Start talking money in the millions and billions and I can’t quite wrap my mind around that many dollars.
But when Lamar County begins attracting companies willing to invest $450 million in a solar energy farm, it piques my interest. And, when one of our county school districts could receive $100 per student per year for the next 10 years in addition to what it receives from local taxes and state funds, I become even more interested.
In fact, I become obsessed with finding out all I can about a program, I’m ashamed to say, I didn’t even know existed.
Needless to say, I’ve been stalking the internet and bugging state officials to find out more about this Chapter 313 section to the state’s property tax code, also known as the Texas Economic Development Act passed by lawmakers in 2001 to help school districts with additional funding and to convince large companies to invest in Texas.
Superintendent Jeff Ballard of Prairiland ISD, the expected recipient of a windfall of funds from two different solar projects, should be happy to know I’ve learned his district won’t be penalized by the Texas Education Agency for receiving the extra dollars.
I went directly to the horse’s mouth with my questions and, surprisingly, got to talk with Al McKenzie, director of state funding with the Texas Education Agency.
He said TEA only considers a district’s appraised value when doling out state funds. Because of Chapter 313 and its provision for a 10-year value limitation agreement between investors and school districts, real values — like $450 million or $240 million, as is the case with two proposed farms in Prairiland ISD — don’t show up on property appraisal reports. Had I had this information in time, it would have been in a story published Tuesday.
Between the time Chapter 313 became law through May 2016, there were 313 projects approved with companies investing $146.2 billion, according to a 2016 biennial report from the Texas Comptroller’s Office. Those companies received $7.1 billion in tax breaks. In the case of renewable energy projects such as wind and solar farms, companies returned 20 percent of their tax benefits back to school districts through supplemental payments such as those Prairiland expects to receive.
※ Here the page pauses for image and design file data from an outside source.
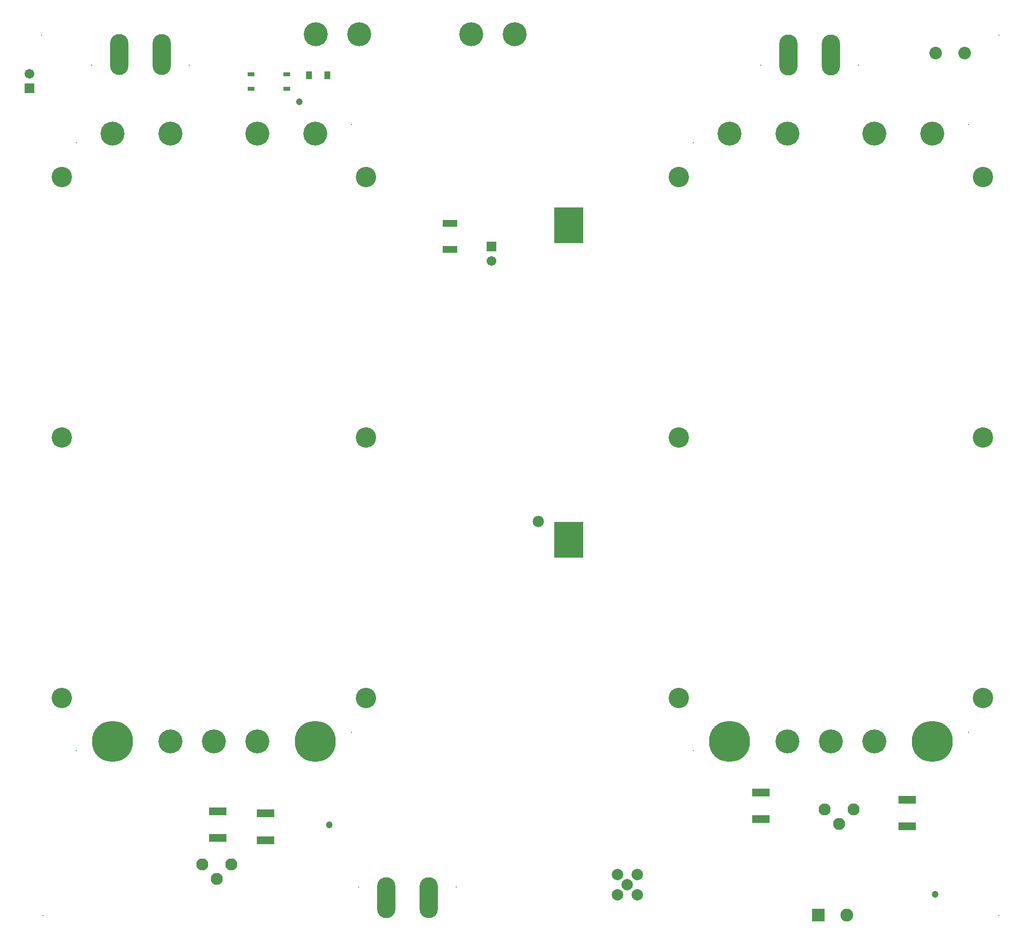
<source format=gts>
G04*
G04 #@! TF.GenerationSoftware,Altium Limited,Altium Designer,19.0.15 (446)*
G04*
G04 Layer_Color=8388736*
%FSLAX25Y25*%
%MOIN*%
G70*
G01*
G75*
%ADD17R,0.12008X0.05512*%
%ADD18R,0.10465X0.04945*%
%ADD19R,0.20000X0.25000*%
%ADD20R,0.04724X0.03150*%
%ADD21R,0.04383X0.05603*%
%ADD22C,0.06706*%
%ADD23R,0.06706X0.06706*%
%ADD24C,0.00800*%
%ADD25C,0.16548*%
%ADD26O,0.12611X0.28359*%
%ADD27R,0.08871X0.08871*%
%ADD28C,0.08871*%
%ADD29C,0.04737*%
%ADD30C,0.08300*%
%ADD31C,0.28359*%
%ADD32C,0.14107*%
%ADD33C,0.08674*%
%ADD34C,0.07887*%
%ADD35C,0.07795*%
D17*
X515602Y88248D02*
D03*
Y106752D02*
D03*
X616500Y101752D02*
D03*
Y83248D02*
D03*
X173500Y92252D02*
D03*
Y73748D02*
D03*
X140500Y93752D02*
D03*
Y75248D02*
D03*
D18*
X301000Y500059D02*
D03*
Y481941D02*
D03*
D19*
X383000Y281457D02*
D03*
Y498543D02*
D03*
D20*
X163598Y593000D02*
D03*
Y603000D02*
D03*
X188402D02*
D03*
Y593000D02*
D03*
D21*
X203563Y602500D02*
D03*
X216437D02*
D03*
D22*
X10500Y603500D02*
D03*
X329500Y474000D02*
D03*
D23*
X10500Y593500D02*
D03*
X329500Y484000D02*
D03*
D24*
X19000Y630000D02*
D03*
X680000D02*
D03*
Y21693D02*
D03*
X20000D02*
D03*
X582886Y609394D02*
D03*
X515602D02*
D03*
X53717Y609527D02*
D03*
X121000D02*
D03*
X659000Y148300D02*
D03*
X469000Y135700D02*
D03*
X659000Y568300D02*
D03*
X469000Y555700D02*
D03*
X233000Y148300D02*
D03*
X43000Y135700D02*
D03*
X233000Y568300D02*
D03*
X43000Y555700D02*
D03*
X305283Y41213D02*
D03*
X238000D02*
D03*
D25*
X208283Y630681D02*
D03*
X315803D02*
D03*
X345803D02*
D03*
X238283D02*
D03*
X494000Y562000D02*
D03*
X534000Y142000D02*
D03*
X564000D02*
D03*
X594000D02*
D03*
X534000Y562000D02*
D03*
X594000D02*
D03*
X634000D02*
D03*
X68000D02*
D03*
X108000Y142000D02*
D03*
X138000D02*
D03*
X168000D02*
D03*
X108000Y562000D02*
D03*
X168000D02*
D03*
X208000D02*
D03*
D26*
X563988Y616500D02*
D03*
X534500D02*
D03*
X72614Y616634D02*
D03*
X102102D02*
D03*
X286386Y34106D02*
D03*
X256898D02*
D03*
D27*
X555158Y22000D02*
D03*
D28*
X574843D02*
D03*
D29*
X217500Y84500D02*
D03*
X636000Y36500D02*
D03*
X197000Y584000D02*
D03*
D30*
X569500Y85000D02*
D03*
X579500Y95000D02*
D03*
X559500D02*
D03*
X140000Y47000D02*
D03*
X150000Y57000D02*
D03*
X130000D02*
D03*
D31*
X634000Y142000D02*
D03*
X494000D02*
D03*
X208000D02*
D03*
X68000D02*
D03*
D32*
X668921Y172000D02*
D03*
X459079Y352000D02*
D03*
X668921D02*
D03*
X459079Y172000D02*
D03*
X668921Y532000D02*
D03*
X459079D02*
D03*
X242921Y172000D02*
D03*
X33079Y352000D02*
D03*
X242921D02*
D03*
X33079Y172000D02*
D03*
X242921Y532000D02*
D03*
X33079D02*
D03*
D33*
X636343Y617657D02*
D03*
X656343D02*
D03*
D34*
X430419Y36000D02*
D03*
X416500D02*
D03*
Y49919D02*
D03*
X430419D02*
D03*
X423460Y42960D02*
D03*
D35*
X362094Y293957D02*
D03*
M02*

</source>
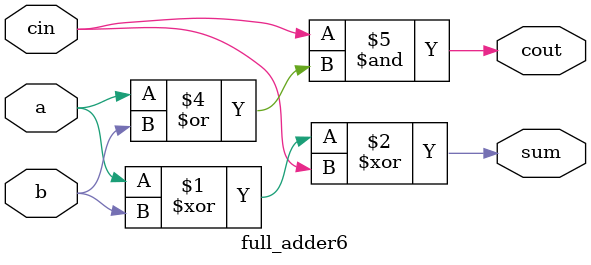
<source format=v>
module full_adder6(a,b,cin,sum,cout);
input a,b,cin;
output sum,cout;
assign sum = a^b^cin;
assign cout = a&1'b0|cin&(a|b); 
// initial begin
//     $display("The incorrect adder with and0 having in2/0");
// end   
endmodule
</source>
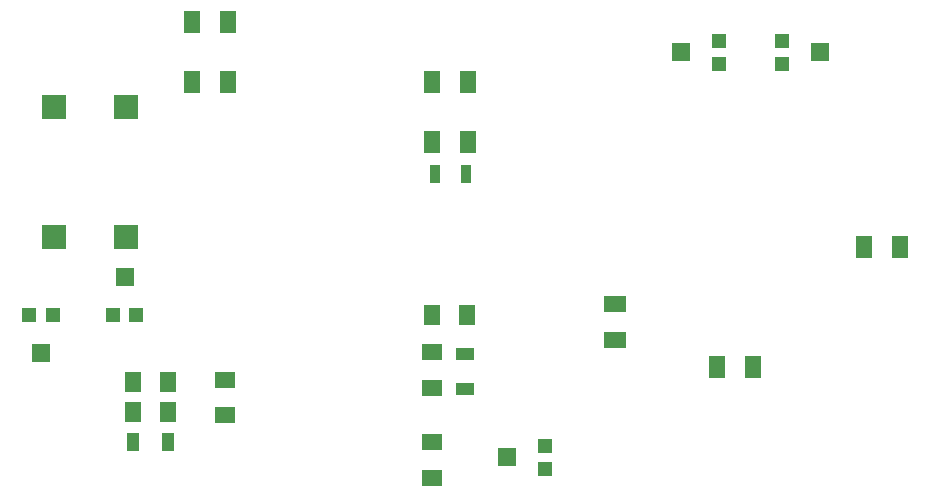
<source format=gtp>
%FSDAX23Y23*%
%MOMM*%
%SFA1B1*%

%IPPOS*%
%ADD10R,1.349997X1.849996*%
%ADD11R,1.399997X1.749997*%
%ADD12R,1.599997X1.499997*%
%ADD13R,1.199998X1.199998*%
%ADD14R,0.857998X1.611997*%
%ADD15R,1.599997X1.049998*%
%ADD16R,1.499997X1.599997*%
%ADD17R,1.999996X1.999996*%
%ADD18R,1.049998X1.599997*%
%ADD19R,1.749997X1.399997*%
%ADD20R,1.199998X1.199998*%
%ADD21R,1.599997X1.499997*%
%ADD22R,1.499997X1.599997*%
%ADD23R,1.849996X1.349997*%
%LNbevattningssystem-1*%
%LPD*%
G54D10*
X73722Y22225D03*
X76771D03*
X16889Y36195D03*
X19939D03*
X40259Y31115D03*
X37209D03*
X16889Y41275D03*
X19939D03*
X40259Y36195D03*
X37209D03*
X64389Y12065D03*
X61339D03*
G54D11*
X37146Y16510D03*
X40147D03*
X11834Y08255D03*
X14834D03*
Y10795D03*
X11834D03*
G54D12*
X11159Y19759D03*
G54D13*
X10160Y16510D03*
X12159D03*
X66779Y37734D03*
Y39734D03*
X61489D03*
Y37734D03*
G54D14*
X37407Y28460D03*
X40061D03*
G54D15*
X40005Y13221D03*
Y10272D03*
G54D16*
X70029Y38735D03*
X58239D03*
G54D17*
X05134Y23074D03*
X11284D03*
Y34074D03*
X05134D03*
G54D18*
X14809Y05715D03*
X11859D03*
G54D19*
X37146Y05715D03*
Y02714D03*
X19685Y08024D03*
Y11024D03*
X37146Y10334D03*
Y13335D03*
G54D20*
X03079Y16510D03*
X05080D03*
X46759Y03444D03*
Y05444D03*
G54D21*
X04079Y13259D03*
G54D22*
X43509Y04445D03*
G54D23*
X52705Y17399D03*
Y14349D03*
M02*
</source>
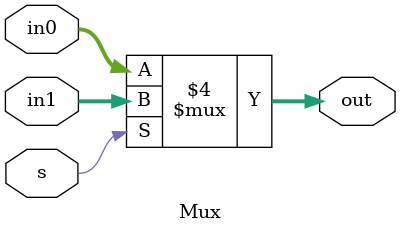
<source format=v>
`timescale 1ns / 1ps
module Mux
	#(parameter n = 2)
	(
	input [n-1:0]in0,
	input [n-1:0]in1,
	input s,
	output reg[n-1:0] out
    );
	 always@(*)
		begin
			if (s == 1'b1) begin out = in1;end
			else begin out = in0; end
		end
endmodule
</source>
Although the program has found favor with lawmakers to date, Chapter 313 has its critics. A March 2016 Texas Observer report titled “Free Lunch” by Patrick Michels states, “Forget about the governor’s slush funds, (Texas Enterprise Fund and Emergency Technology Fund) the biggest corporate welfare program is one you’ve probably never heard of — and it’s growing every year.”
Maybe I’m not the only one who hasn’t heard about Chapter 313 after all. Check out the article and see why there’s a rush by firms such as the two dealing with Prairiland ISD to get applications approved before the Texas Legislature meets in January.
Although state Rep. Gary VanDeaver says he knows of no bills filed so far “that would limit or otherwise change the 313 statue ... there are concerns by some that this is a ‘carve out’ unfair to other taxpayers.
“As with everything else, my advice to someone considering this is to take advantage of current law because when the legislature is in session, anything can happen,” VanDeaver said.